RAG (Retrieval Augmented Generation) combines vector search with LLMs. Instead of relying only on the model's training data, RAG retrieves relevant information from your documents and includes it in the prompt.
RAG Flow
- 1. User asks question
- 2. Search vector database for relevant documents
- 3. Add retrieved context to the prompt
- 4. LLM generates answer using the context
Why Use RAG?
- Private data: LLMs can answer about your documents
- Up-to-date: No retraining needed for new information
- Reduced hallucination: Answers grounded in real sources
- Transparency: Can cite sources for answers
- Cost-effective: Cheaper than fine-tuning
Building a RAG System
Step 1: Prepare Documents
# Split documents into chunks
chunks = text_splitter.split_documents(documents)
# Typical chunk size: 500-1000 characters
# Include overlap: 50-100 characters
Step 2: Create Embeddings
# Generate embeddings for each chunk
embeddings = embedding_model.encode(chunks)
# Store in vector database
vector_db.add(embeddings, metadata=chunks)
Step 3: Query
# User question
query = "What is our refund policy?"
# Search for relevant chunks
results = vector_db.search(query, top_k=5)
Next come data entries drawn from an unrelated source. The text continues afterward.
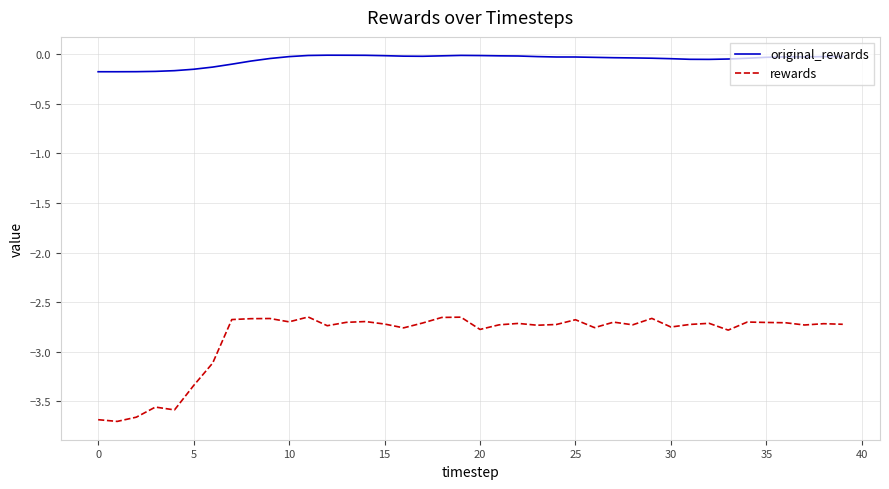

Is this an area chart (filled region under the line)?

No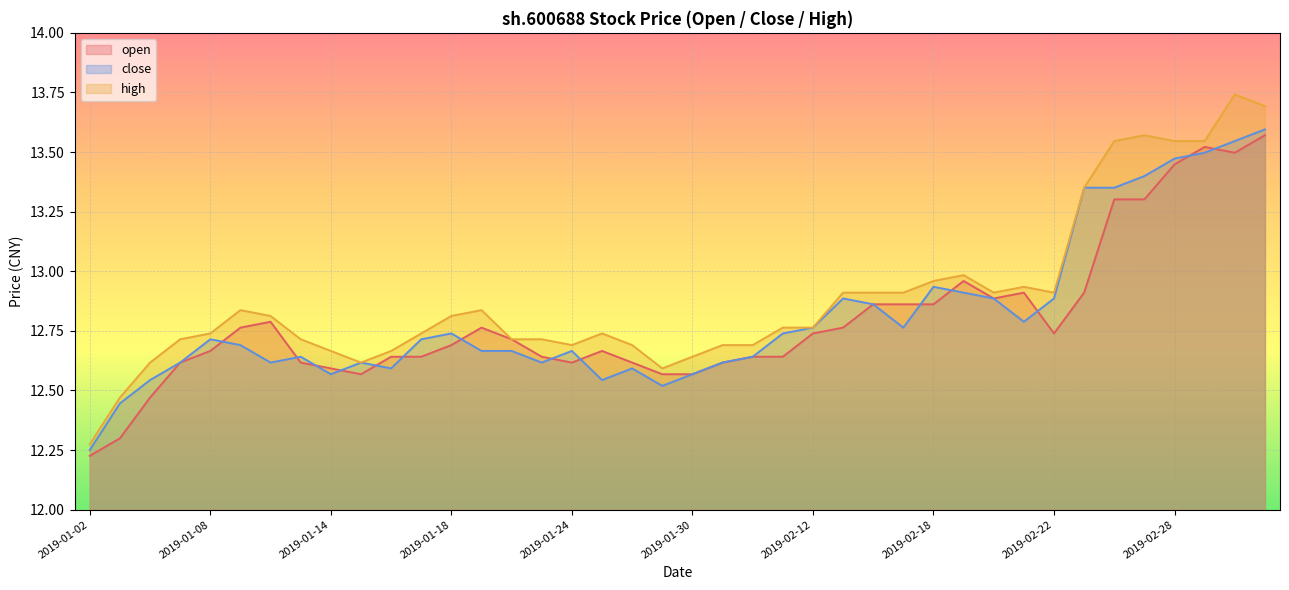

What is the label of the 30th point from the left?

2019-02-19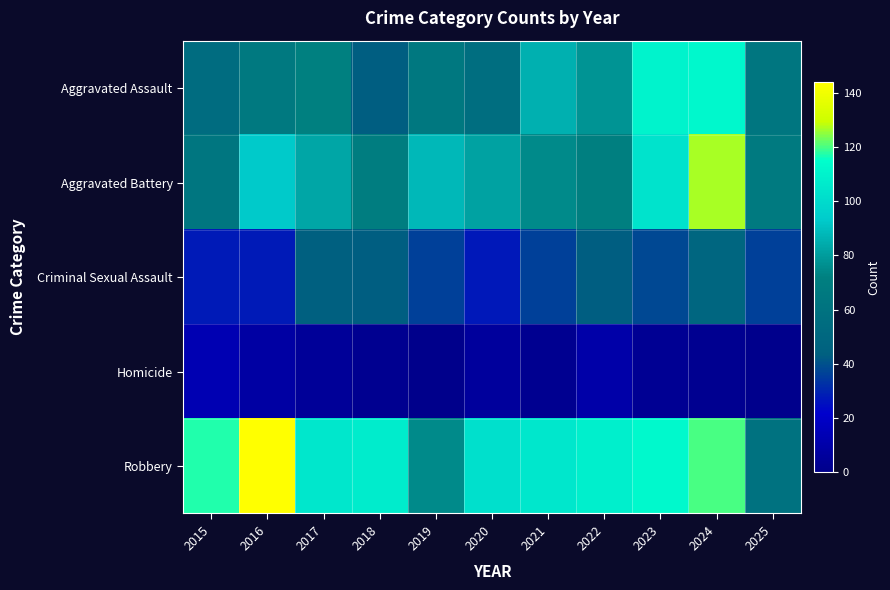

At 2022, list the series in order from largest to smallest.

Robbery, Aggravated Assault, Aggravated Battery, Criminal Sexual Assault, Homicide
# Build prompt with context
prompt = f"""
Answer based on the following context:
{results}
Question: {query}
"""
# Get LLM response
answer = llm.generate(prompt)
Chunking Strategies
| Strategy | Description | Best For |
|---|---|---|
| Fixed size | Split every N characters | Simple, uniform text |
| Sentence | Split at sentence boundaries | Preserving context |
| Recursive | Try paragraph, then sentence, then character | Most documents |
| Semantic | Split where meaning changes | Complex documents |
Best Practices
- Chunk overlap: 10-20% overlap prevents losing context at boundaries
- Metadata: Store source, page number, date for citations
- Reranking: Use a reranker to improve retrieval quality
- Hybrid search: Combine vector + keyword search
- Evaluation: Measure retrieval quality, not just final answers
Popular RAG Tools
- LangChain: Python framework with RAG components
- LlamaIndex: Data framework for LLM apps
- Haystack: End-to-end NLP framework
- Vercel AI SDK: JavaScript/TypeScript RAG
Common Challenges
Poor Retrieval
Solution: Better chunking, hybrid search, reranking
Lost in the Middle
LLMs focus on start/end. Put key info first.
Context Length
Can't fit all relevant chunks. Use summarization or filtering.